Data under study:
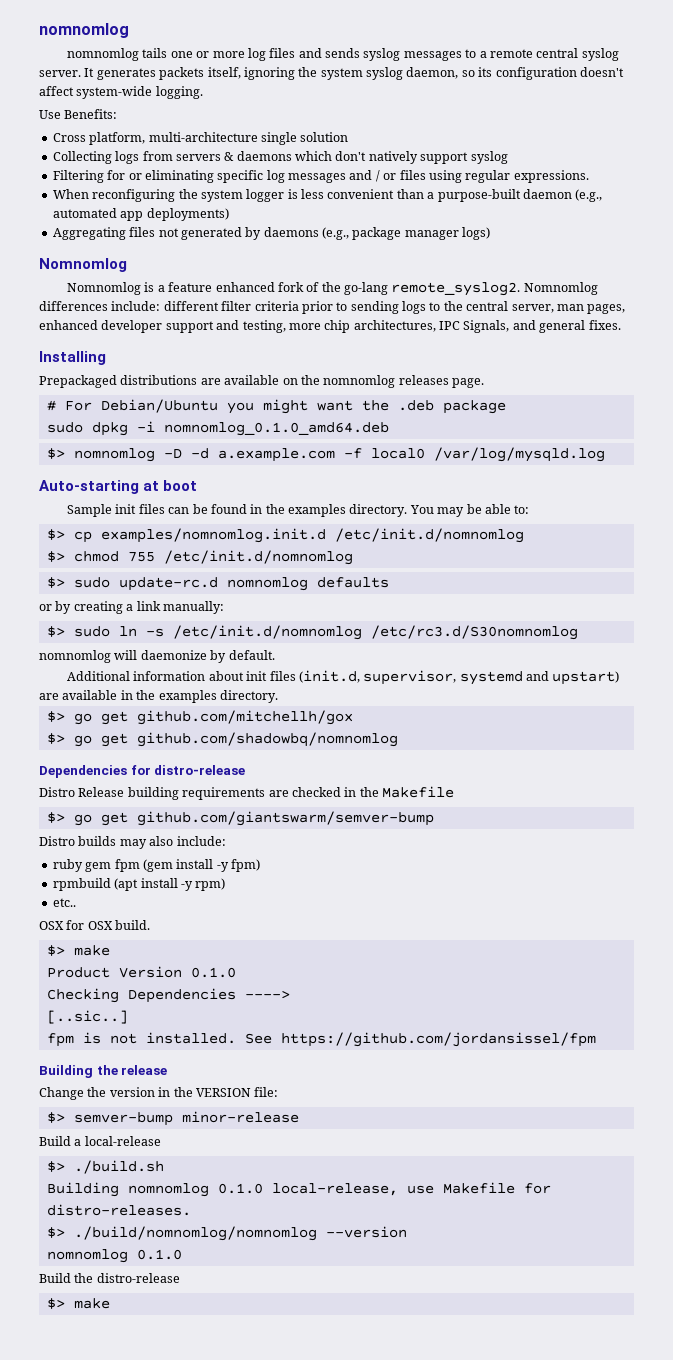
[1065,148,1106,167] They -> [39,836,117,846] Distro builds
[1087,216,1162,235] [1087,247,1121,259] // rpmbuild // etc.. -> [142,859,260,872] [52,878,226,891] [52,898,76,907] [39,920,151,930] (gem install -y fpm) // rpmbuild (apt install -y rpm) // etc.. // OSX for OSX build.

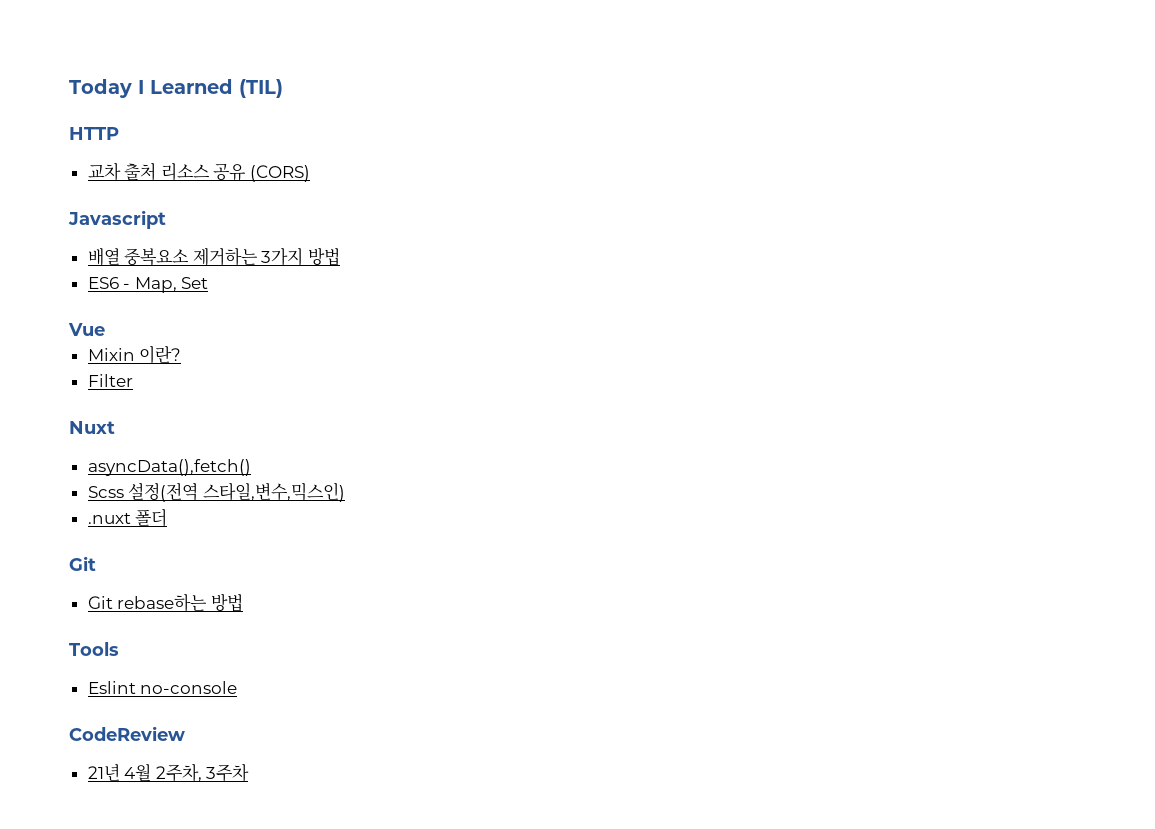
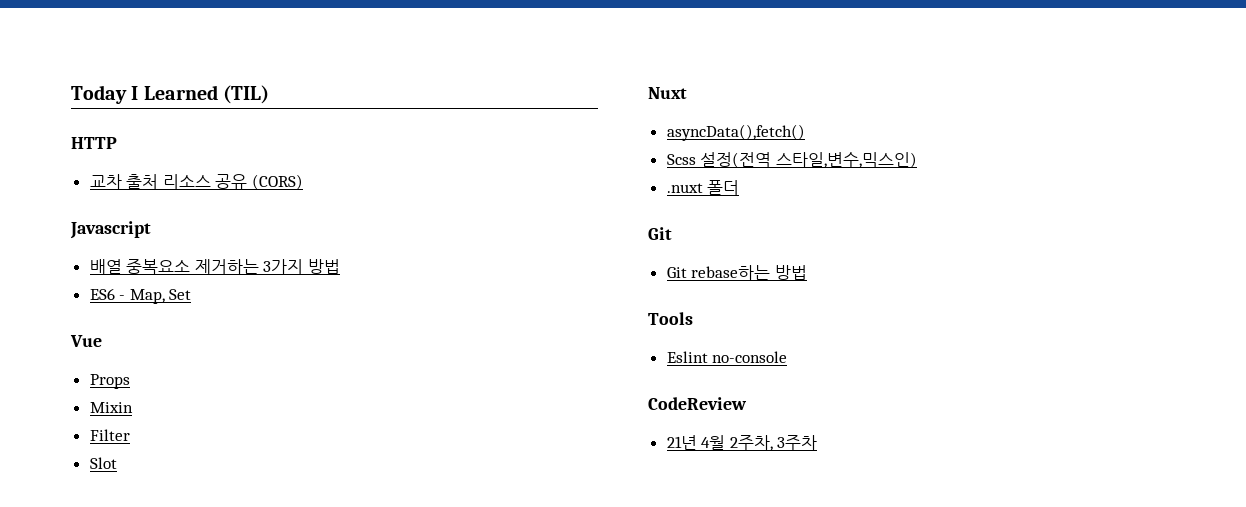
(105, 329) none -> [89,374,130,389] // Props
[139,345,182,364] 이란? -> (133, 407) none
(133, 380) none -> [89,457,117,469] // Slot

Task objective:
What is needed is an exact copy of the lines from the start of the records through the line containing "(105, 329) none -> [89,374,130,389] // Props", with no pictures.

Exercise answer:
[1065,148,1106,167] They -> [39,836,117,846] Distro builds
[1087,216,1162,235] [1087,247,1121,259] // rpmbuild // etc.. -> [142,859,260,872] [52,878,226,891] [52,898,76,907] [39,920,151,930] (gem install -y fpm) // rpmbuild (apt install -y rpm) // etc.. // OSX for OSX build.

(105, 329) none -> [89,374,130,389] // Props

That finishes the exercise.